6 Juillet 2018
LES ILLUSIONS DU TEMPS QUI PASSE
IX) Le chemin de toi
Qu'est-ce que l'amour?
Nous marchons sur le même chemin,
Nous mangeons dans les mêmes assiettes,
Nous partageons la même couche,
Nous savons à force et douceur les secrets des corps de chacun,
Mais il me semble surtout, nous brûlons chaque fois de nous voir avec le
même émerveillement qu'au premier instant,
Nous nous voyons comme des miroirs imparfaits l'un l'autre,
Et c'est parce que le reflet est beau, pas tout à fait lisse et bien poli,
Qu'il nous plaît sans cesse de le regarder comme une première fois.
Je t'ai donné mon corps comme s'il s'agissait de la première fois,
chacun avant toi étaient une première fois,
et chacun avant toi était un pas de plus vers toi,
chaque fois tentative d'admirer le miroir que tu es jusqu'à te trouver.
Pourtant, il se peut que toi aussi tu ne sois que l'ébauche du miroir,
Comment savoir, le miroir est si flou.
Et pourtant si jamais il était poli comme on peut les observer
aujourd'hui,
j'aurais peur et je m'enfuirais...
Mais ton reflet est si confus, si pareil à une brume, et pourtant je m'y
retrouve dans tes yeux...
Bien qu'ils n'aient pas la même couleur que les miens,
Ils regardent dans la même direction.
Ainsi nos deux reflets se font face en même temps qu'ils se tournent
dans la même direction.
Pourtant nous ne sommes pas deux vierges nées dans l'instant de la
rencontre,
un sculpteur aux mains fallacieuses nous à déjà travaillé auparavant,
Nous mélangeant encore à d'autres terres, nous assemblant et nous
défaisant,
à ses yeux invisibles nous ne sommes que des ébauches.

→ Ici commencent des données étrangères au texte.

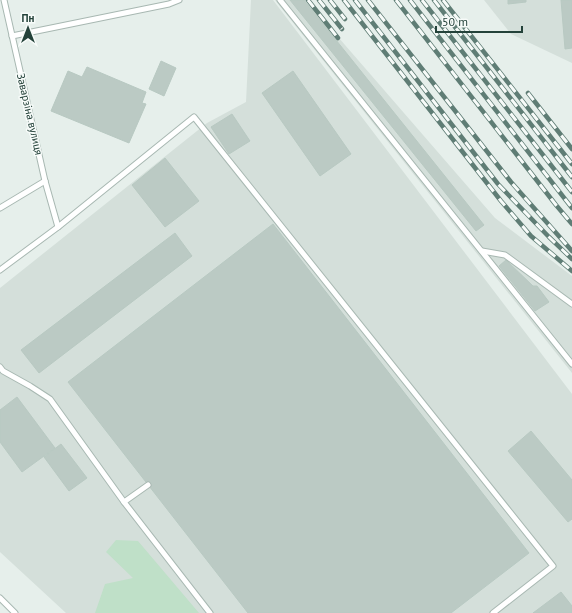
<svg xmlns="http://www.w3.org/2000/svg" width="572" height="613" viewBox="0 0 572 613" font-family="'PT Sans',sans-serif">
	<rect width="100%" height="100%" fill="#e6efeb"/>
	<g fill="#d4dfda">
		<polygon points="251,0 273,0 572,394 572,613 66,613 0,552 0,288 207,123 246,102"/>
		<polygon points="275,0 306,0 495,218 572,276 572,373"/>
		<polygon points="484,0 572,0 572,63 511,34"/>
	</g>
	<polygon fill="#bfe0c8" points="116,540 138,541 199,613 95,613 105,584 133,578 106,552"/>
	<g fill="#bbcac4" stroke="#b8c9c2">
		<polygon points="290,0 304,0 484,225 476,231"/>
		<polygon points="508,0 526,0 526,2 508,4"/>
		<polygon points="561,0 572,0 572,48 565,49"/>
		<polygon points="161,61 176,68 164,96 149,89"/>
		<polygon points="87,67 146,92 142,103 146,104 129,143 51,111 68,71 82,77"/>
		<polygon points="293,71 351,154 320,176 262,93"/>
		<polygon points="232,114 250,141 229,154 211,127"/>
		<polygon points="165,158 199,201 165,227 132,185"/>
		<polygon points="273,224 529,553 451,613 248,613 68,382"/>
		<polygon points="175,233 192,256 39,373 21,350"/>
		<polygon points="506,260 533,286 537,286 549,302 535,311 499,266"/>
		<polygon points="17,397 55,448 22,472 0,442 0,410"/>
		<polygon points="531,431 572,480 572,519 568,522 508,451"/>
		<polygon points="61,444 87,478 69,491 44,457"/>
		<polygon points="561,592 572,606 572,613 533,613"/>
	</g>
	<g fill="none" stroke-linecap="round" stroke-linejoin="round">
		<g stroke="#a8b8b2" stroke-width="7">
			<g id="service">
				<polyline points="4,0 45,181 58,227"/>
				<polyline points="280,0 572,364"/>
				<polyline points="12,36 169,4 179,0"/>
				<polyline points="0,208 45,181"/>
				<polyline points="482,251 505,255 572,304"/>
				<polyline points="0,270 58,227 194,117 553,566 493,613"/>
				<polyline points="0,367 3,371 30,386 50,399 124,502 210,613"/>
				<polyline points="124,502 148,485"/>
				<polyline points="0,598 15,613"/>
			</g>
		</g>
		<use href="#service" stroke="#fff" stroke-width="5"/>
		<g stroke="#5f7d75" stroke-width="4.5">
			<g id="rail">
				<polyline points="308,0 338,38"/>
				<polyline points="319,0 342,29"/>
				<polyline points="330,0 345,19"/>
				<polyline points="344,0 501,201 531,236 572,271"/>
				<polyline points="355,0 498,184 549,237 572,259"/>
				<polyline points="368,0 511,182 572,251"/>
				<polyline points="396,0 556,205 572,224"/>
				<polyline points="410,0 572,208"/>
				<polyline points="422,0 572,192"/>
				<polyline points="434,0 572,177"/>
				<polyline points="443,0 572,164"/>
				<polyline points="528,93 572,149"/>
			</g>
		</g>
		<use href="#rail" stroke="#f7fbf9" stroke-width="3" stroke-dasharray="9" stroke-linecap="butt"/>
	</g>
	<g text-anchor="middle" stroke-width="3" stroke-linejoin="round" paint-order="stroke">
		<g font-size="11" fill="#24423a" stroke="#f7fbf9">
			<text transform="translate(30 114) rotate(77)" y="4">Заварзіна вулиця</text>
		</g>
	</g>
	<g transform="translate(28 28)" stroke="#f7fbf9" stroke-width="3" paint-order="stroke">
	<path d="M0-3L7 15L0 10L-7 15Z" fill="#24423a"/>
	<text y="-6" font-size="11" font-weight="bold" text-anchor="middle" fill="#24423a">Пн</text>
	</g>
	<path d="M436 26v6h86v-6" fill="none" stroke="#24423a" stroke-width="2"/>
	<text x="442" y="26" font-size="12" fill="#24423a" stroke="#f7fbf9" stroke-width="3" paint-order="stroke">50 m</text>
</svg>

L'amour n'est rien où toi tu es trop.
L'amour n'est qu'un mensonge,
Toi, tu es mon illusion;
et j'aime à te croire, à croire en toi,
comme un homme en un dieu.
Je te sais si immatériel, à la fois fait de chair et de sang,
Tandis que mon esprit ne peut s'empêcher d'interpréter avec un zèle
déplacé, l'écho de ton reflet.
L'amour n'est qu'une illusion, tu es bien réel, mais je te vois amour;
Je te vois, illusion.
Tu es, tandis que tu n'es pas pour moi...
Alors il me faut parcourir d'autres territoires de toi-même pour te croire
ou te voir.
Je pars comme un nomade dans ton Sahara, assoiffé de te boire,
croyant à tous tes mirages et tes oasis...
Me heurtant à ton désir, aux étoiles de ta tendresse,
aux dunes de ta douceur, aux épaves de ta vie d'avant et de celles à
venir...
D'autres aviateurs t'ont exploré avant moi; d'autres le feront.
Ton sable est chaud sous mes pieds,
Si suave que je m'y brûlerais les pieds sans même m'en rendre compte.
Si doux, que je me réveillerai de ta traversée comme après le plus doux
des rêves,
De ceux qui vous transforment une journée en petit paradis;
Si doux que ma vie n'en sera que meilleure, sans heurt.
Puis l'oubli peu à peu s'installera dans ma vie, effacera ce doux rêve et
le remplacera probablement par un autre.
C'est ainsi, tu le sais, et tu t'effaceras, mon reflet, tu t'oublieras toi aussi
dans les abîmes d'un autre reflet.
C'est ainsi, nous ne sommes pas tristes, nous le savons déjà.
Et nous courrons avec le même intarissable désir vers ces nouvelles
illusions perdues, aussi vierges et heureux que des glaises fraîches.
Nous laisserons nos illusions s'évaporer dans la brume, se rendre au
chaos comme il a toujours été promis.